元フジテレビアナウンサーで俳優・タレントの八木亜希子さん(54歳)が線維筋痛症と診断され、芸能活動を当面休止することがわかった。

この「線維筋痛症」は、体に非常に激しい痛みが起こる病気で、患者の約8~9割は女性で、予備軍も加えれば人口の1.6%、約200万人もの患者がいると言われているのだ。

あのガガも線維筋痛症に長年悩んでいた

実はこの病気、八木さんだけでなく、2017年秋に、米国の歌手のレディー・ガガがこの病気をカミングアウトして話題になった。

レディー・ガガのツイート。線維筋痛症は英語でFibromyalgia という 

予定していたヨーロッパ公演やブラジル公演などをキャンセルし、一時活動を休止した。その闘病の様子は、netflixで彼女のドキュメンタリー『レディー・ガガ:Five Foot Two』として配信された。そこには、痛みと戦いながら活動する姿が描かれている。

Net Flix レディー・ガガ:Five Foot Two

ドキュメンタリーには、強烈な痛みとけいれんに顔を歪めながら耐えるシーンがたびたび出てくる。自分を責める言葉を吐き、涙を浮かべる姿は、ステージで見る華やかなガガとはまるで別人のようだ。

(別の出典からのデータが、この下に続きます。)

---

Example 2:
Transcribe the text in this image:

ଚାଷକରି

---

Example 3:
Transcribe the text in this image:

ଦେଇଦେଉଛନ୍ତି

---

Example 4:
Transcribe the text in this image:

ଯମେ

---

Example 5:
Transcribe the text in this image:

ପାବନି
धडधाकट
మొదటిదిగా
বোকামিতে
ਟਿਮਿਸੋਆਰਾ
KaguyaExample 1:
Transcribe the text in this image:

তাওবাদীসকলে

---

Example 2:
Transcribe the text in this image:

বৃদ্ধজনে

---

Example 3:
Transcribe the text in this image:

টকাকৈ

「もう5年間のこの痛みと戦っているわ。だけど頭にくることに、私は我慢して頑張れちゃうの。アドレナリンが出ている時はいくらでも突き進める。でも痛みは消えてない……」

また、アメリカ版VOGUE(2018年9月)のインタビューでは、長年患っている線維筋痛症についてこう語り、ニュースにもなった。

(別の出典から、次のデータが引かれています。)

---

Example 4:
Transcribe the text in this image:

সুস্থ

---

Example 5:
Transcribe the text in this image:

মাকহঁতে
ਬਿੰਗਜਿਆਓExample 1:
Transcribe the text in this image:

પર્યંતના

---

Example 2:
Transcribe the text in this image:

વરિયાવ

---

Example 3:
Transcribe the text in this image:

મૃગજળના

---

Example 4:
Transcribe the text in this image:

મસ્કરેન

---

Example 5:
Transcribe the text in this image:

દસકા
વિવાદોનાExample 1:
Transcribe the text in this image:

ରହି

「線維筋痛症なんて存在しない、と主張する人たちに腹が立って仕方がなかった。他にも同じような症状を持つ人は多いはず。私は、不安やうつ症状、PTSD、トラウマ、パニック障害がまるでサイクロンのように襲ってくる。すべての神経が暴走状態になって、神経の痛みが生じてしまう。みんな、痛みを感じている人にもっとやさしく寄り添うべきだと思う。線維筋痛症の痛みは、冗談なんかじゃない。毎朝目が覚めるたびに、今日は1日無事に過ごすことができるのだろうか、と不安でいっぱいになるのだから……」

ガガも苦しむ線維筋痛症の痛みの度合いは千差万別だが、ひどくなると身動きが取れなくなることも。「骨を引き裂かれるようなとてつもない痛み」、「ガラスの破片が体中に突き刺さるような鋭い痛み」、「痛みがひどすぎて息を吸うのも苦しい」、「体全体がこわばって、指先すら動かすのに時間がかかってしまう」と、痛みの感じ方もさまざまだ。が、このような壮絶な痛みを感じる人も少なくない。痛みの範囲も、局所から全身に広がり、長期化している人も多い。